Disclaimer: posiadam niewielki pakiet kilkudziesięciu akcji CDR kupowany w piątek i poniedziałek. Mój scenariusz bazowy: stopniowa poprawa sentymentu do spółki w horyzoncie kilku miesięcy, choć wątpię w powrót rekordów, raczej widzę odreagowanie po momentami zbyt emocjonalnej przecenie.
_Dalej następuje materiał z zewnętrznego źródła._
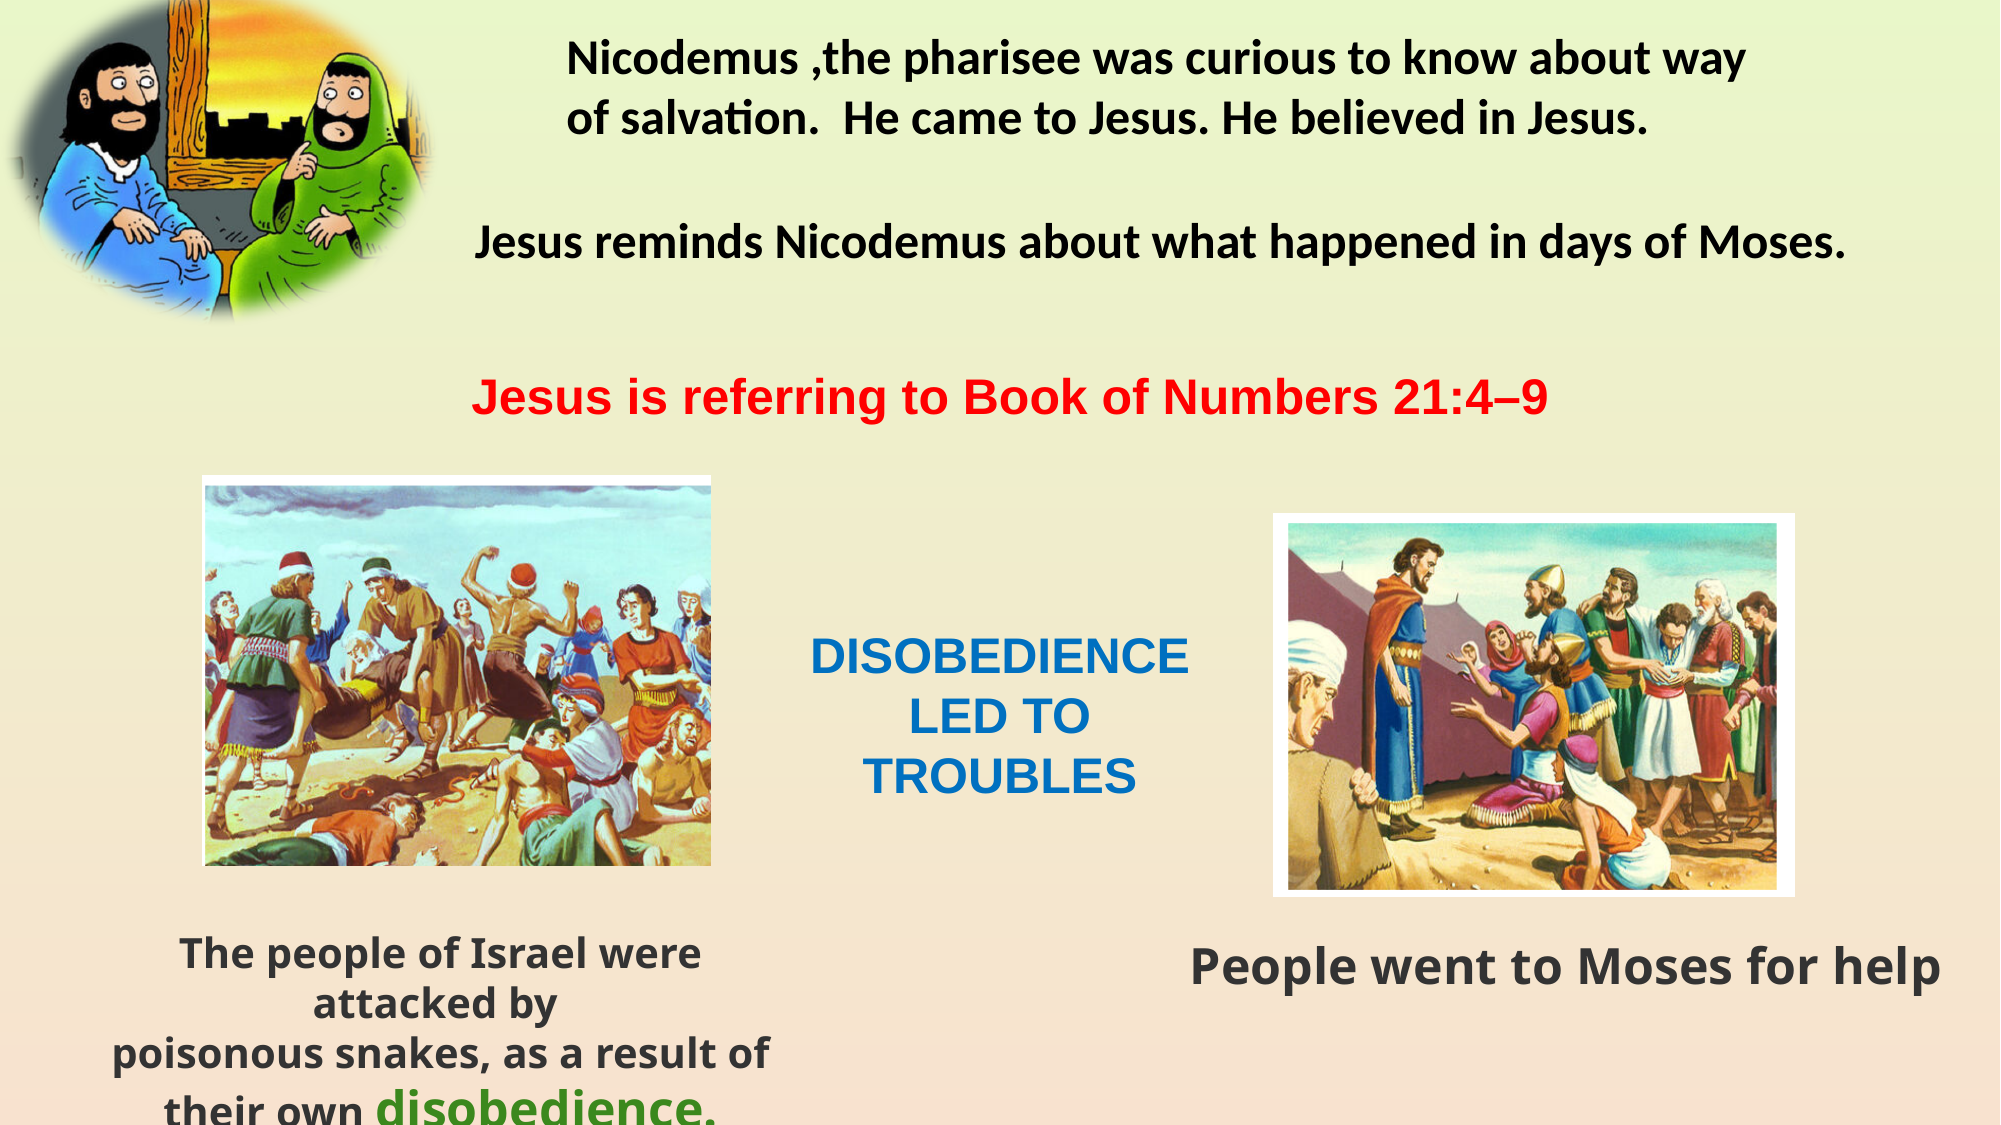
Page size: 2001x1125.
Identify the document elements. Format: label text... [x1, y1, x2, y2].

picture [0, 0, 441, 329]
text_box Jesus is referring to Book of Numbers 21:4–9 [456, 357, 1667, 433]
picture [201, 475, 711, 866]
picture [1273, 513, 1795, 897]
text_box DISOBEDIENCE LED TO TROUBLES [775, 616, 1225, 812]
text_box Jesus reminds Nicodemus about what happened in days of Moses. [460, 201, 1887, 277]
text_box The people of Israel were attacked by poisonous snakes, as a result of their own disobedience. [93, 919, 788, 1125]
text_box People went to Moses for help [1065, 927, 2000, 1003]
text_box Nicodemus ,the pharisee was curious to know about way of salvation. He came to Jesus. He believed in Jesus. [551, 17, 1795, 152]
Zobaczymy, co z tego wyjdzie.
Jaka jest przyczyna tej spektakularnej przeceny?
Rozczarowanie graczy, szczególnie użytkowników konsol poprzedniej generacji.
Pod koniec listopada na konferencji wynikowej prezes CD Projekt Adam Kiciński zapewniał, że gra na PlayStation 4 i Xbox One spisuje się nieco słabej niż na najnowszym sprzęcie, ale mimo wszystko i tak jest "zdumiewająco dobra".
Tymczasem okazuje się, że recenzentom wysłano tylko zbierającą lepsze oceny wersję na PC, a prawdziwa puszka Pandory otworzyła się w piątek wieczorem, kiedy serwis Metacritic umożliwił użytkownikom ocenę gry.
Twórcy gry próbują gasić pożar i wrzucają kolejne patche.
W poniedziałek rano na Twitterze pojawił się komunikat z przeprosinami za to, że przed premierą nie pokazano wersji gry na PS4 i Xbox One. Równocześnie spółka zapewnia, że z czasem wrażenia z gry powinny znacznie się poprawić po wypuszczeniu kolejnych patchy. Następny ma być dostępny w ciągu najbliższych siedmiu dni, a takie naprawdę duże ukażą się w styczniu i lutym. Równocześnie niezadowolonym klientom zaoferowano możliwość zwrotu pieniędzy za grę.
Jak podaje serwis Eurogamer, Sony również od dziś oferuje zwrot pieniędzy graczom niezadowolonym z wersji na PS4.
A sama spółka CD Projekt zwołała na dziś na godz. 14 telekonferencję.
Znacznie wyżej ocenia się wersję na PC: 6,9/10 w Metacritic oraz 79% ocen pozytywnych na Steamie.
Co istotne, wszystkie oceny powoli poprawiają się, choć nadal liczba błędów frustruje wielu graczy.
Z czasem możemy oczekiwać usunięcia wielu usterek i zapewne oceny pójdą jeszcze do góry, ale niewątpliwie zaufanie do CD Projektu zostało bardzo mocno nadszarpnięte.
Na razie ciężko ocenić, ile kopii gry uda się sprzedać, choć pojawiają się pierwsze szacunki. Wydaje się, że wcześniejsza średnia analityków z 12 biur maklerskich ankietowanych przez PAP (30,4 mln) zostanie istotnie obniżona, a wraz z nią fundamentalna wycena spółki.
Ostatnia mi znana rekomendacja dla spółki została wydana przez DM BOŚ tuż przed premierą Cyberpunka. Wtedy Tomasz Rodak wyliczył wartość akcji na 461 zł (zalecenie "trzymaj"), ale już możemy ją odłożyć na półkę. Czekamy na aktualizację.
Cytowany przez Bloomberga Rafał Wiatr z Citigroup już obniżył szacunki zysków spółki o ok. jedną trzecią aż do końca 2022 r. Ważne będą pierwsze dane dotyczące sprzedaży gry, które powinny pojawić się przed Świętami.
A ile faktycznie wynosi wewnętrzna wartość akcji CD Projekt? Oto jest pytanie, z którym zmaga się teraz rynek.